(Saved entries)
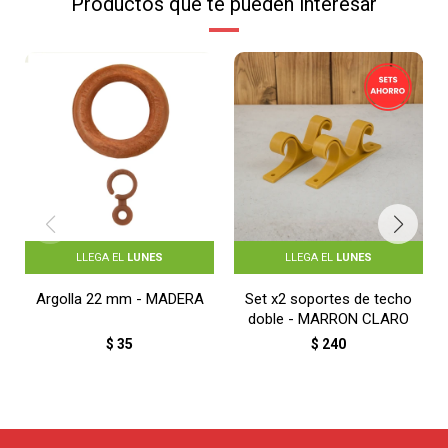
Productos que te pueden interesar
LLEGA EL
LUNES
LLEGA EL
LUNES
Argolla 22 mm - MADERA
Set x2 soportes de techo
doble - MARRON CLARO
$
35
$
240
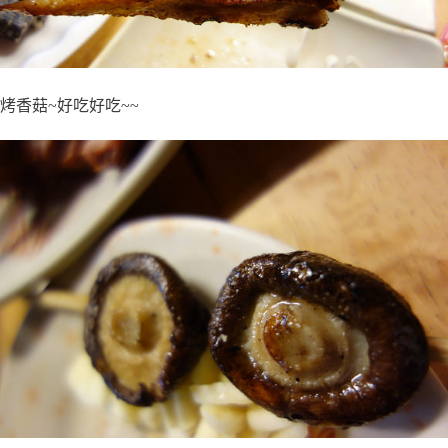
烤香菇~好吃好吃~~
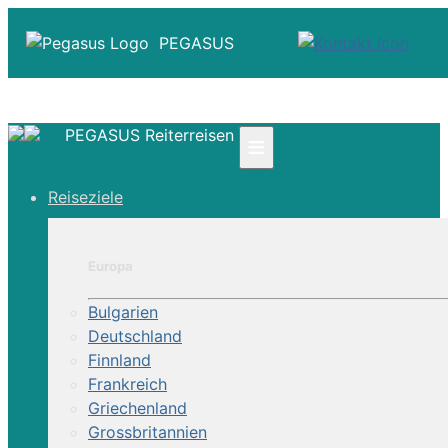
PEGASUS
PEGASUS Reiterreisen
≡
☎ +41 61 303 31 00
Reiseziele
☎ Deutschland 0800 - 505 18 01
☎ Österreich & Schweiz 0800 - 0700 97
|
Europa
Infos
Kontakt
Bulgarien
Über Uns
Deutschland
Finnland
Frankreich
Griechenland
Grossbritannien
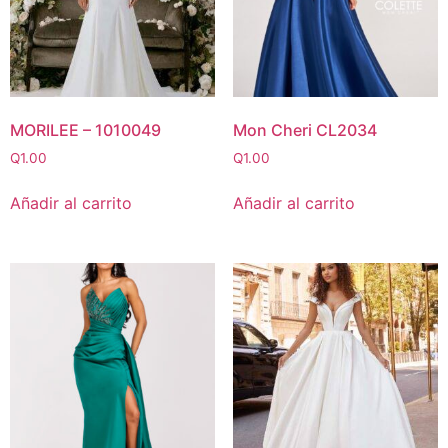
MORILEE – 1010049
Mon Cheri CL2034
Q
1.00
Q
1.00
Añadir al carrito
Añadir al carrito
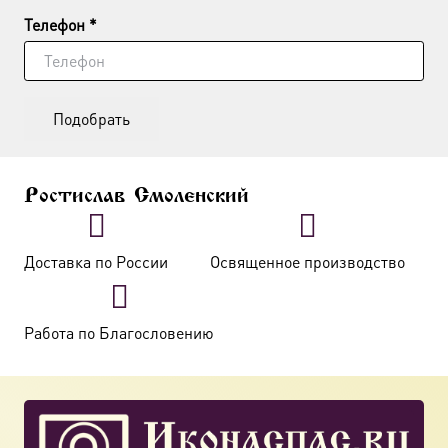
Телефон *
Подобрать
Ростислав Смоленский
Доставка по России
Освященное производство
Работа по Благословению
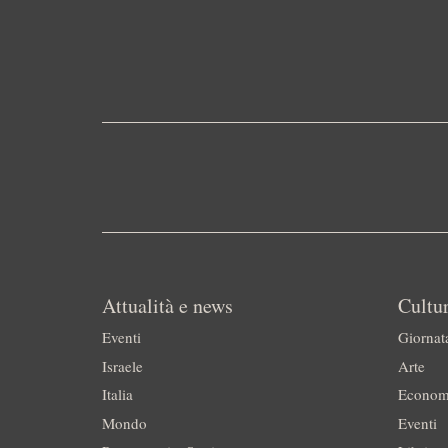
Attualità e news
Cultur
Eventi
Giornat
Israele
Arte
Italia
Econom
Mondo
Eventi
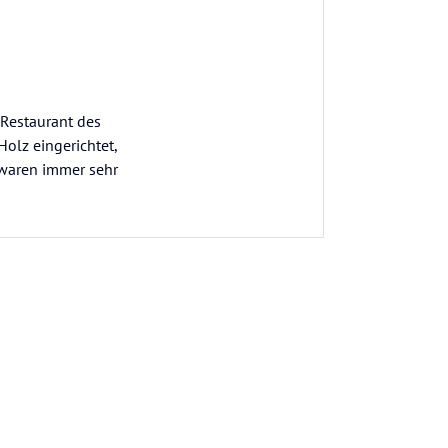
 Restaurant des
Holz eingerichtet,
 waren immer sehr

— REQUIRED WORK —
Filter the lines above, keeping and copying those that contain "Deutschland".

— EXPECTED ANSWER —
☎ Deutschland 0800 - 505 18 01
Deutschland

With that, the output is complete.